▶ Task to carry out: The entries that follow must be written out exactly, without any of the pictures they contain.

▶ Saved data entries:
=== Section Start ===

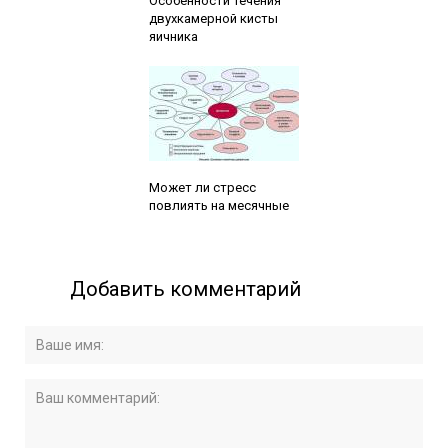
Особенности течения
двухкамерной кисты
яичника
Читайте также:
Может ли стресс
повлиять на месячные
Добавить комментарий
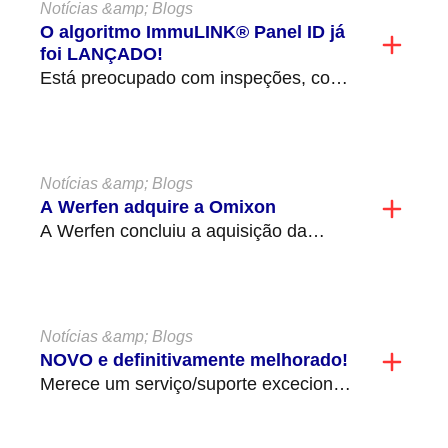
Notícias &amp; Blogs
O algoritmo ImmuLINK® Panel ID já
foi LANÇADO!
Está preocupado com inspeções, com
o cumprimento dos POPs pela equipa
e com a manutenção...
Notícias &amp; Blogs
A Werfen adquire a Omixon
A Werfen concluiu a aquisição da
Omixon, uma empresa privada sediada
em Budapeste, Hungria, centrada...
Notícias &amp; Blogs
NOVO e definitivamente melhorado!
Merece um serviço/suporte excecional
e o nosso NOVO Centro de
Atendimento ao Cliente é uma...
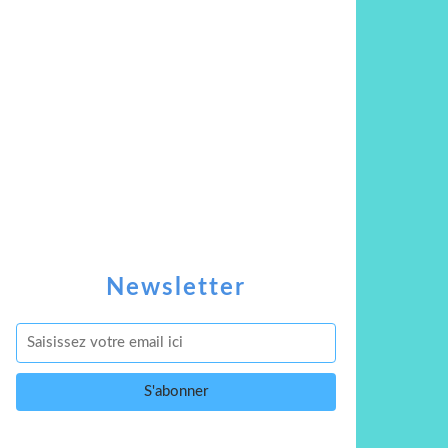
Newsletter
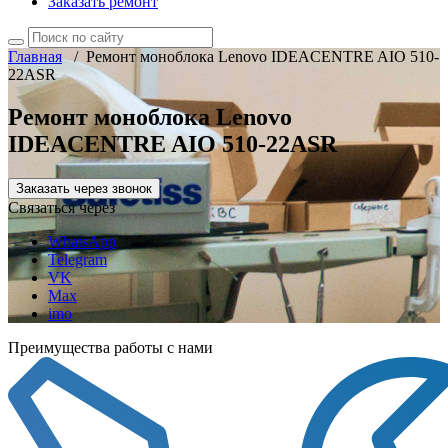
Заказать ремонт
Главная
/
Ремонт моноблока Lenovo IDEACENTRE AIO 510-
22ASR
Ремонт моноблока Lenovo
IDEACENTRE AIO 510-22ASR
Заказать через звонок
Связаться через
WhatsApp
Telegram
VK
Max
imo
Преимущества работы с нами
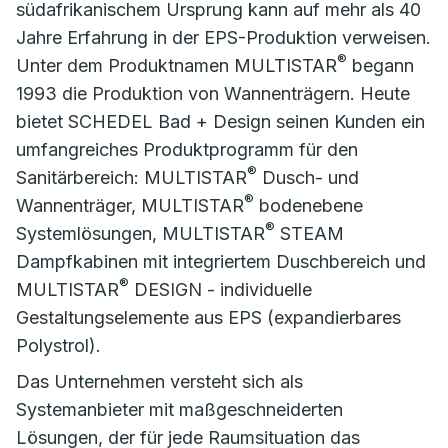
südafrikanischem Ursprung kann auf mehr als 40
Jahre Erfahrung in der EPS-Produktion verweisen.
®
Unter dem Produktnamen MULTISTAR
begann
1993 die Produktion von Wannenträgern. Heute
bietet SCHEDEL Bad + Design seinen Kunden ein
umfangreiches Produktprogramm für den
®
Sanitärbereich: MULTISTAR
Dusch- und
®
Wannenträger, MULTISTAR
bodenebene
®
Systemlösungen, MULTISTAR
STEAM
Dampfkabinen mit integriertem Duschbereich und
®
MULTISTAR
DESIGN - individuelle
Gestaltungselemente aus EPS (expandierbares
Polystrol).
Das Unternehmen versteht sich als
Systemanbieter mit maßgeschneiderten
Lösungen, der für jede Raumsituation das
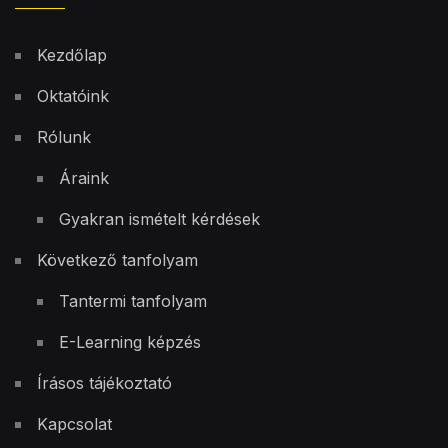
Kezdőlap
Oktatóink
Rólunk
Áraink
Gyakran ismételt kérdések
Következő tanfolyam
Tantermi tanfolyam
E-Learning képzés
Írásos tájékoztató
Kapcsolat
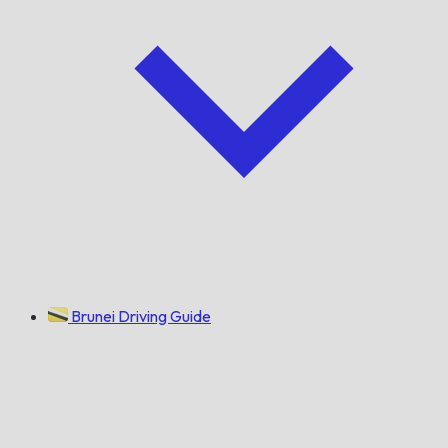
Brunei Driving Guide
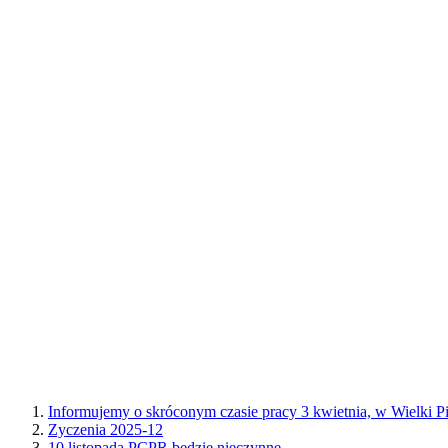
Informujemy o skróconym czasie pracy 3 kwietnia, w Wielki Pi
Zyczenia 2025-12
10 listopada PCPR będzie nieczynne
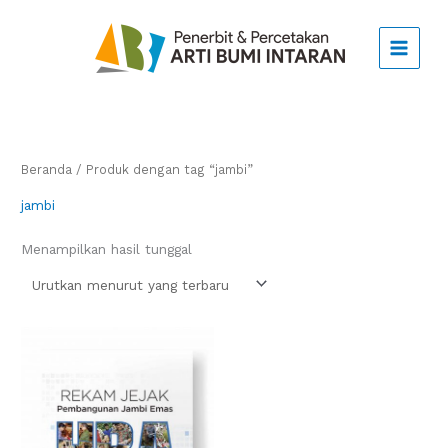
Lewati
ke
konten
Beranda
/ Produk dengan tag “jambi”
jambi
Menampilkan hasil tunggal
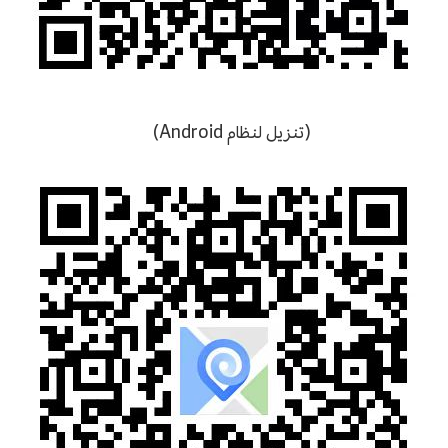
(تنزيل لنظام Android)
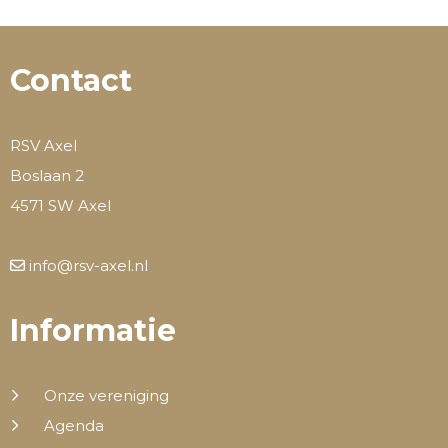
Contact
RSV Axel
Boslaan 2
4571 SW Axel
info@rsv-axel.nl
Informatie
Onze vereniging
Agenda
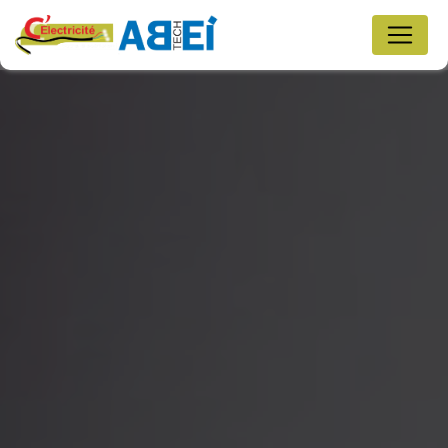
Panneau de gestion des cookies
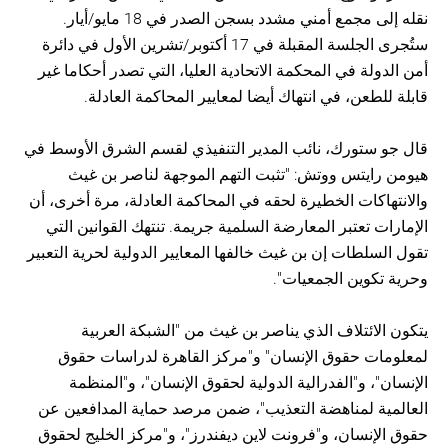
نقله إلى مجمع أمني مشدد بسجن الصدر في 18 مايو/أيار.
ستُجرى الجلسة المقبلة في 17 أكتوبر/تشرين الأول في دائرة
أمن الدولة في المحكمة الاتحادية العليا، التي تصدر أحكاما غير
قابلة للطعن، في انتهاك أيضا لمعايير المحاكمة العادلة.
قال جو ستورك، نائب المدير التنفيذي لقسم الشرق الأوسط في
هيومن رايتس ووتش: "تثبت التهم الموجهة لناصر بن غيث
والانتهاكات الخطيرة لحقه في المحاكمة العادلة، مرة أخرى، أن
الإمارات تعتبر المعارضة السلمية جريمة. تنتهك القوانين التي
تقول السلطات إن بن غيث خالفها المعايير الدولية لحرية التعبير
وحرية تكوين الجمعيات".
يتكون الائتلاف الذي يناصر بن غيث من "الشبكة العربية
لمعلومات حقوق الإنسان" و"مركز القاهرة لدراسات حقوق
الإنسان"، و"الفدرالية الدولية لحقوق الإنسان"، و"المنظمة
العالمية لمناهضة التعذيب"، ضمن مرصد حماية المدافعين عن
حقوق الإنسان، و"فرونت لاين ديفندرز"، و"مركز الخليج لحقوق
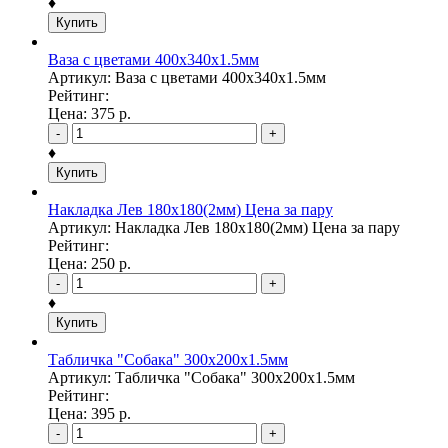
♦
Купить
Ваза с цветами 400х340х1.5мм
Артикул: Ваза с цветами 400х340х1.5мм
Рейтинг:
Цена:
375
р.
-
+
♦
Купить
Накладка Лев 180х180(2мм) Цена за пару
Артикул: Накладка Лев 180х180(2мм) Цена за пару
Рейтинг:
Цена:
250
р.
-
+
♦
Купить
Табличка "Собака" 300х200х1.5мм
Артикул: Табличка "Собака" 300х200х1.5мм
Рейтинг:
Цена:
395
р.
-
+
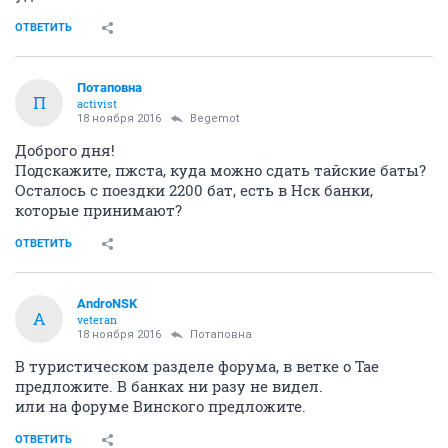
ОТВЕТИТЬ
Потаповна
П
activist
18 ноября 2016
Begemot
Доброго дня!
Подскажите, пжста, куда можно сдать тайские баты?
Осталось с поездки 2200 бат, есть в Нск банки,
которые принимают?
ОТВЕТИТЬ
AndroNSK
A
veteran
18 ноября 2016
Потаповна
В туристическом разделе форума, в ветке о Тае
предложите. В банках ни разу не видел.
или на форуме Винского предложите.
ОТВЕТИТЬ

=== Section End ===

▶ Your solution:
Особенности течения
двухкамерной кисты
яичника
Читайте также:
Может ли стресс
повлиять на месячные
Добавить комментарий
Notícias &amp; Blogs
O algoritmo ImmuLINK® Panel ID já
foi LANÇADO!
Está preocupado com inspeções, com
o cumprimento dos POPs pela equipa
e com a manutenção...
Notícias &amp; Blogs
A Werfen adquire a Omixon
A Werfen concluiu a aquisição da
Omixon, uma empresa privada sediada
em Budapeste, Hungria, centrada...
Notícias &amp; Blogs
NOVO e definitivamente melhorado!
Merece um serviço/suporte excecional
e o nosso NOVO Centro de
Atendimento ao Cliente é uma...
Newsletter
Заказать ремонт
Главная
/
Ремонт моноблока Lenovo IDEACENTRE AIO 510-
22ASR
Ремонт моноблока Lenovo
IDEACENTRE AIO 510-22ASR
Заказать через звонок
Связаться через
WhatsApp
Telegram
VK
Max
imo
Преимущества работы с нами
südafrikanischem Ursprung kann auf mehr als 40
Jahre Erfahrung in der EPS-Produktion verweisen.
®
Unter dem Produktnamen MULTISTAR
begann
1993 die Produktion von Wannenträgern. Heute
bietet SCHEDEL Bad + Design seinen Kunden ein
umfangreiches Produktprogramm für den
®
Sanitärbereich: MULTISTAR
Dusch- und
®
Wannenträger, MULTISTAR
bodenebene
®
Systemlösungen, MULTISTAR
STEAM
Dampfkabinen mit integriertem Duschbereich und
®
MULTISTAR
DESIGN - individuelle
Gestaltungselemente aus EPS (expandierbares
Polystrol).
Das Unternehmen versteht sich als
Systemanbieter mit maßgeschneiderten
Lösungen, der für jede Raumsituation das
Kezdőlap
Oktatóink
Rólunk
Áraink
Gyakran ismételt kérdések
Következő tanfolyam
Tantermi tanfolyam
E-Learning képzés
Írásos tájékoztató
Kapcsolat
Brunei Driving Guide
Informujemy o skróconym czasie pracy 3 kwietnia, w Wielki Pi
Zyczenia 2025-12
10 listopada PCPR będzie nieczynne
Lewati
ke
konten
Beranda
/ Produk dengan tag “jambi”
jambi
Menampilkan hasil tunggal
(تنزيل لنظام Android)
Contact
RSV Axel
Boslaan 2
4571 SW Axel
info@rsv-axel.nl
Informatie
Onze vereniging
Agenda
Panneau de gestion des cookies
نقله إلى مجمع أمني مشدد بسجن الصدر في 18 مايو/أيار.
ستُجرى الجلسة المقبلة في 17 أكتوبر/تشرين الأول في دائرة
أمن الدولة في المحكمة الاتحادية العليا، التي تصدر أحكاما غير
قابلة للطعن، في انتهاك أيضا لمعايير المحاكمة العادلة.
قال جو ستورك، نائب المدير التنفيذي لقسم الشرق الأوسط في
هيومن رايتس ووتش: "تثبت التهم الموجهة لناصر بن غيث
والانتهاكات الخطيرة لحقه في المحاكمة العادلة، مرة أخرى، أن
الإمارات تعتبر المعارضة السلمية جريمة. تنتهك القوانين التي
تقول السلطات إن بن غيث خالفها المعايير الدولية لحرية التعبير
وحرية تكوين الجمعيات".
يتكون الائتلاف الذي يناصر بن غيث من "الشبكة العربية
لمعلومات حقوق الإنسان" و"مركز القاهرة لدراسات حقوق
الإنسان"، و"الفدرالية الدولية لحقوق الإنسان"، و"المنظمة
العالمية لمناهضة التعذيب"، ضمن مرصد حماية المدافعين عن
حقوق الإنسان، و"فرونت لاين ديفندرز"، و"مركز الخليج لحقوق
♦
Купить
Ваза с цветами 400х340х1.5мм
Артикул: Ваза с цветами 400х340х1.5мм
Рейтинг:
Цена:
375
р.
-
+
♦
Купить
Накладка Лев 180х180(2мм) Цена за пару
Артикул: Накладка Лев 180х180(2мм) Цена за пару
Рейтинг:
Цена:
250
р.
-
+
♦
Купить
Табличка "Собака" 300х200х1.5мм
Артикул: Табличка "Собака" 300х200х1.5мм
Рейтинг:
Цена:
395
р.
-
+
ОТВЕТИТЬ
Потаповна
П
activist
18 ноября 2016
Begemot
Доброго дня!
Подскажите, пжста, куда можно сдать тайские баты?
Осталось с поездки 2200 бат, есть в Нск банки,
которые принимают?
ОТВЕТИТЬ
AndroNSK
A
veteran
18 ноября 2016
Потаповна
В туристическом разделе форума, в ветке о Тае
предложите. В банках ни разу не видел.
или на форуме Винского предложите.
ОТВЕТИТЬ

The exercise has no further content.